**DESCRIPTION OF THE TASK:**
Work out the count of lines in the listing below that include "down". Give that count alone.

**EXTRACTED ENTRIES:**
_ _ _ _ _

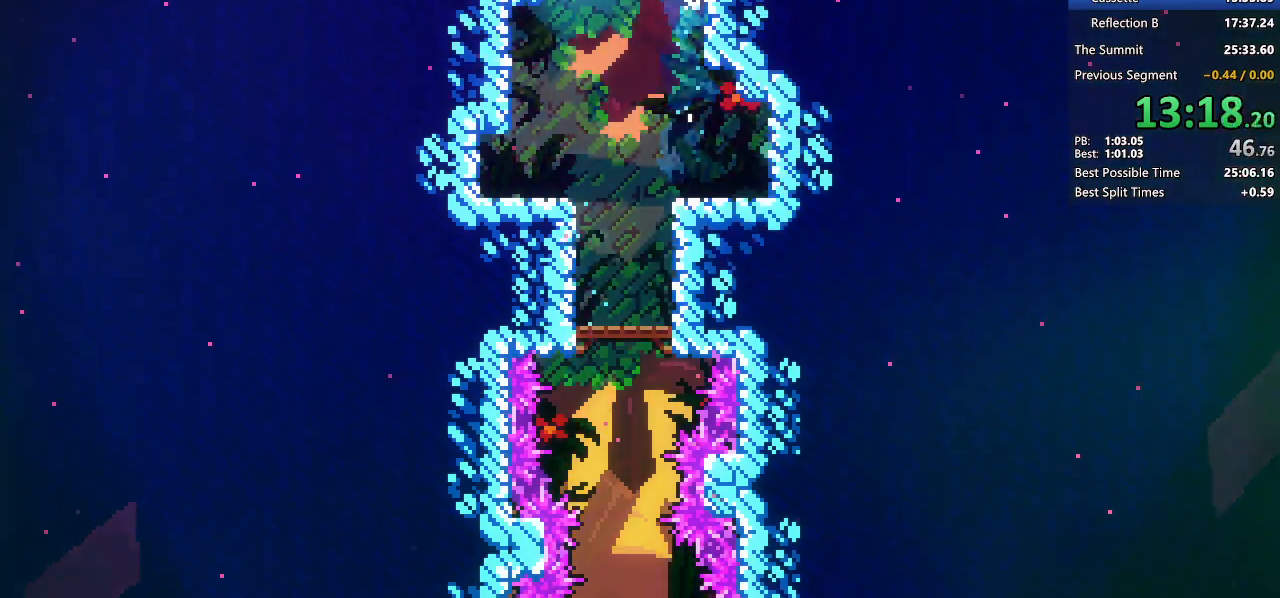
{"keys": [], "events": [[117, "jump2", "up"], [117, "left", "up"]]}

_ _ _ _ _

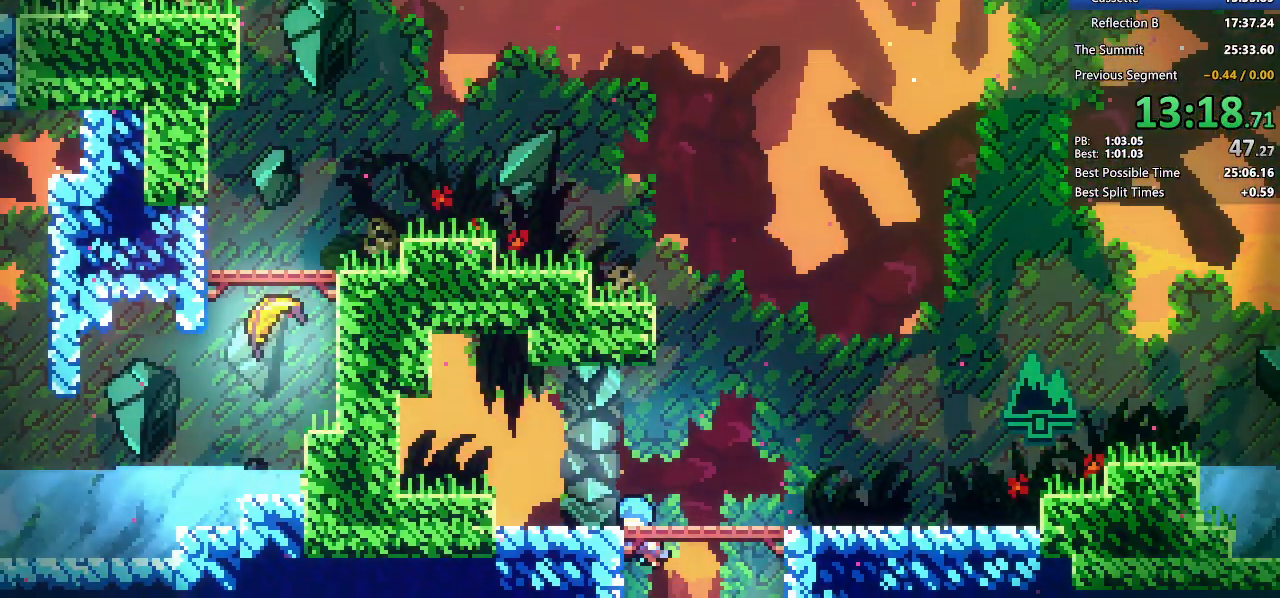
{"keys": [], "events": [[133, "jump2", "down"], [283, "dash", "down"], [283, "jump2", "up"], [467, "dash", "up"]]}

_ _ _ _ _

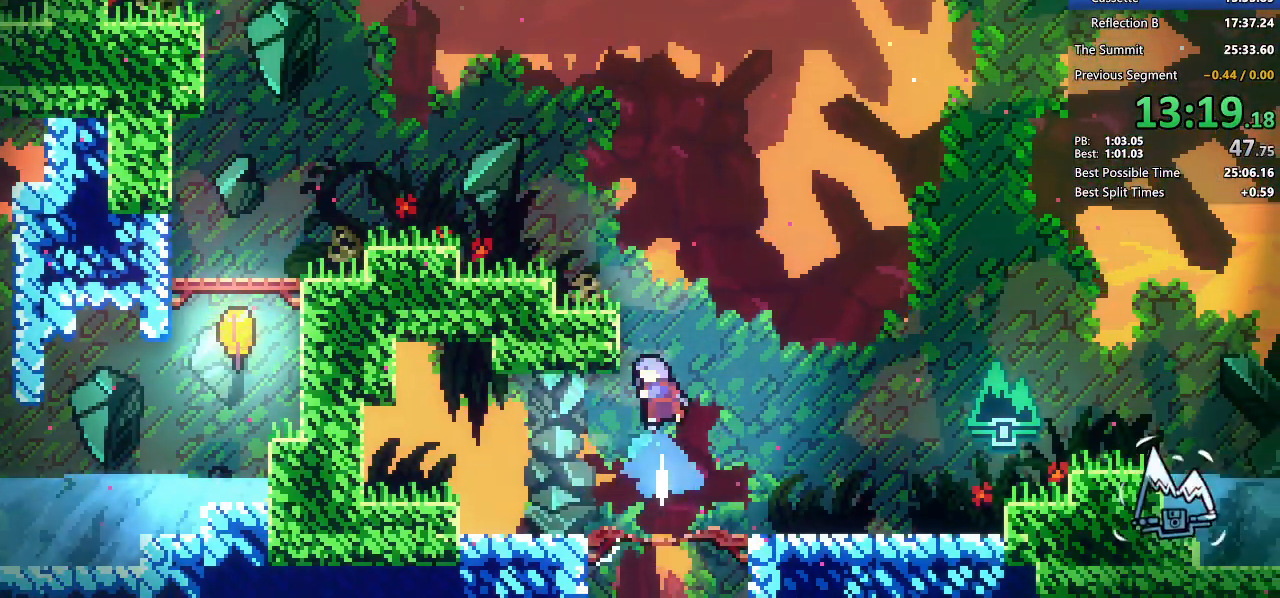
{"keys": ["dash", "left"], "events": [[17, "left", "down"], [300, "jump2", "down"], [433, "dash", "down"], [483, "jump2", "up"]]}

_ _ _ _ _

**ANSWER SPACE:**
2